Referring again to the lateral flow component, Figs. 6 (a) and 6 (b) illustrate the flow patterns. For a deep pathway, a deep water wave pattern 40 of the membrane results in circular flow of water particles 41, with decreasing diameters away from the membrane. In a shallow water scenario as shown in Fig. 6 (b) the patterns 46 become elliptical away from the membrane 45. These flow patterns demonstrate that there is a much reduced boundary layer and what boundary layer there might be is decoupled from the drift flow rate of the fluid through the pathway. Because boundary layer is decoupled, the flow rate can be chosen as desired in the knowledge that it is not necessary to increase it to minimise the boundary layer.
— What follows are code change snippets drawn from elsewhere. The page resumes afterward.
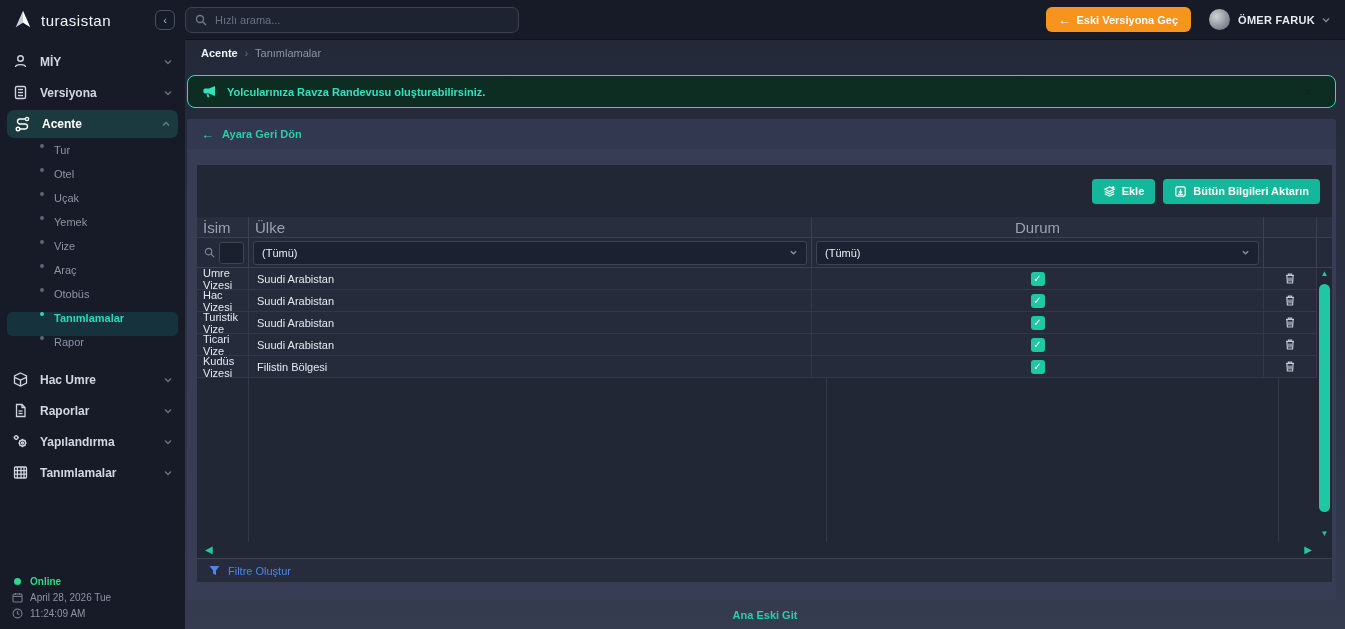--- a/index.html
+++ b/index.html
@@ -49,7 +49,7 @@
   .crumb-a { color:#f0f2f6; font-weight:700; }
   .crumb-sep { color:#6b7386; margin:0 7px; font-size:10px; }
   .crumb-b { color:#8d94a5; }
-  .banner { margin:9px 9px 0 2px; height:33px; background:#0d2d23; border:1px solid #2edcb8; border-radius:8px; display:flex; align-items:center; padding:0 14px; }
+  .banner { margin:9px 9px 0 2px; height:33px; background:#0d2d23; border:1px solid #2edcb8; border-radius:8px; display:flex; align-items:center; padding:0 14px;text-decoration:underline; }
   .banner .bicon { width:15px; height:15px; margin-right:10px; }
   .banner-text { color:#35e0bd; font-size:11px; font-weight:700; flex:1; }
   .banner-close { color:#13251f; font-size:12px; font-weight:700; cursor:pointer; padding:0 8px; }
Instead the operator can control the parameters of : membrane wave height, membrane wave frequency, and imposed drift speed (flow rate) to suit the particular application.

It is even possible to have zero flow rate, as efficient heat transfer is still achieved.

The membrane may be of more stiff material with an actuator applying a wave pattern. For example, an ultrasound actuator may apply a"vibratory"wave pattern to a metal sheet membrane.

The heat exchanger of the invention may take many different forms, with any desired number of heat-transfer membranes in a wide variety of configurations which would be readily appreciated by those skilled in the art. Also, where the pulses are applied by propagation of waves in a liquid, the waves may be propagated in one of the heat transfer liquids. Also, a heat exchanger of the invention may be used for heat transfer in gases instead of liquids or between a liquid and a gas.

It will be appreciated that the invention provides a heat exchanger which: is of simple and inexpensive construction; is very efficient because of the thin boundary layer and use of thin membranes; does not become clogged when used with slurries.

The invention is not limited to the embodiments described but may be varied in construction and detail.